DOCUMENT TEXT |
The Supreme Court has agreed to decide whether Missouri taxpayers can be compelled to pay for “non-sectarian” church upgrades.
Case: Trinity Lutheran Church v. Pauley (U.S. Supreme Court docket number 15-577)
By Michael Peabody
Last Friday the U.S. Supreme Court agreed to hear a case involving a church that sued the state of Missouri when the state refused to fund a “non-sectarian” playground surface as part of a larger grant program.
Trinity Lutheran Church in Columbia, Missouri applied for a state grant program that would allow it to replace its pea gravel day-care playground with a bouncy surface made of recycled tires. Of 44 applicants for the program, the state had money to pay for 14 of them.
Even though the church would otherwise qualify for the program, the state’s constitution prohibits such funding and the state refused. The state’s constitution states specifically that, “no money shall ever be taken from the public treasury, directly or indirectly, in aid of any church, sect, or denomination of religion.”

WORK REQUEST |
Please pick up the article on the Trinity Lutheran playground case after its final sentence and carry it forward.

DATA RECORDS |

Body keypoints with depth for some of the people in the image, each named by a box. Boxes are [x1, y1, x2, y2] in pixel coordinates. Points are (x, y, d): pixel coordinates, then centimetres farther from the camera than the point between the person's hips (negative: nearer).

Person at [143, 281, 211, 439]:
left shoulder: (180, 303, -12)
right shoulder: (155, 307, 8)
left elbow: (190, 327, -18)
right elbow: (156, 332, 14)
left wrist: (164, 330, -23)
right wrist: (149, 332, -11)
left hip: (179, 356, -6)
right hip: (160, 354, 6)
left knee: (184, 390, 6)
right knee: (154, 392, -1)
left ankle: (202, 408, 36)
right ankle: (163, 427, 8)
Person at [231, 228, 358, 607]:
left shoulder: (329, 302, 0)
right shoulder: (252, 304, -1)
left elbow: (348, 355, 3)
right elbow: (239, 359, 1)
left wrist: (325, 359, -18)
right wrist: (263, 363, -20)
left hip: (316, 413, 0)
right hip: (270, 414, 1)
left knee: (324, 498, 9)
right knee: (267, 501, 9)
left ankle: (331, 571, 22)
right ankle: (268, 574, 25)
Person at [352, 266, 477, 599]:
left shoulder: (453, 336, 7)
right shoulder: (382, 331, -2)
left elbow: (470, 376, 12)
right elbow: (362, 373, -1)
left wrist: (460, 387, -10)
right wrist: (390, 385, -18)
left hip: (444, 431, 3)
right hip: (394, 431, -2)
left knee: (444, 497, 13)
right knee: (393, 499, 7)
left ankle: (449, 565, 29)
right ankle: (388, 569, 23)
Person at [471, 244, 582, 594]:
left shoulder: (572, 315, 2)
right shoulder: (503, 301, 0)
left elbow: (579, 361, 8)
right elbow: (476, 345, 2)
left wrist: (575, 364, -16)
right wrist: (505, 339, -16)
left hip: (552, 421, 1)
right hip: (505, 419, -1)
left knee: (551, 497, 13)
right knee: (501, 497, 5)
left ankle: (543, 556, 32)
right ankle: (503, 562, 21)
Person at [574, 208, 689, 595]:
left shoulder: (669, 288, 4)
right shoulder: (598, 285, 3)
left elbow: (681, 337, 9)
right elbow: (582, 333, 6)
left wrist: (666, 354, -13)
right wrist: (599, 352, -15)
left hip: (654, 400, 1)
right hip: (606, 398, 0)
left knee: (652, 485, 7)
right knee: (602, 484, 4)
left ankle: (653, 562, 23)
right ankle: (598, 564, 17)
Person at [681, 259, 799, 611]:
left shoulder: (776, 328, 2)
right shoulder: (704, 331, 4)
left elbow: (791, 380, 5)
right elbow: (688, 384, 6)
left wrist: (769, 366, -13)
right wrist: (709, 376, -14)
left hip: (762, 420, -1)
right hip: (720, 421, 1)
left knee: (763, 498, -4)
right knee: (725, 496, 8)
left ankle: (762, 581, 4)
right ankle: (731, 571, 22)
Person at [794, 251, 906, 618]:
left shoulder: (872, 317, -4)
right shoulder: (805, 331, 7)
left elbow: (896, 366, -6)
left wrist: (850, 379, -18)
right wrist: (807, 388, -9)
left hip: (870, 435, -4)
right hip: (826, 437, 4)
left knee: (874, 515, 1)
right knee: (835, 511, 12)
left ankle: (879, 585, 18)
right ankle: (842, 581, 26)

TASK OUTPUT |
[pullquote align=”right” cite=”” link=”” color=”” class=”” size=””]”[N]o money shall ever be taken from the public treasury, directly or indirectly, in aid of any church, sect, or denomination of religion.” Missouri State Constitution[/pullquote]
The church sued the state and argued that the playground upgrade had nothing to do with religion and would provide a primarily secular benefit for children who attended the church’s daycare and neighborhood children who use the facility after hours.
The Eighth Circuit Court of Appeals affirmed the denial. The attorneys for the church appealed to the Supreme Court, arguing (http://www.supremecourt.gov/qp/15-00577qp.pdf) that the denial was contrary to the Supreme Court’s decision in Locke v. Davey, 540 U.S. 712 (2004) which they interpret as justifying the exclusion of religion from a neutral aid program where, according to the church’s attorneys, “no valid Establishment Clause concern exists.” (In Locke, the Court ruled 7-2 found that the state of Washington could use its discretion to refuse to provide funding for theology majors. The Locke Court also found that states have a ‘historic and substantial interest’ in excluding religious activity from public funding.)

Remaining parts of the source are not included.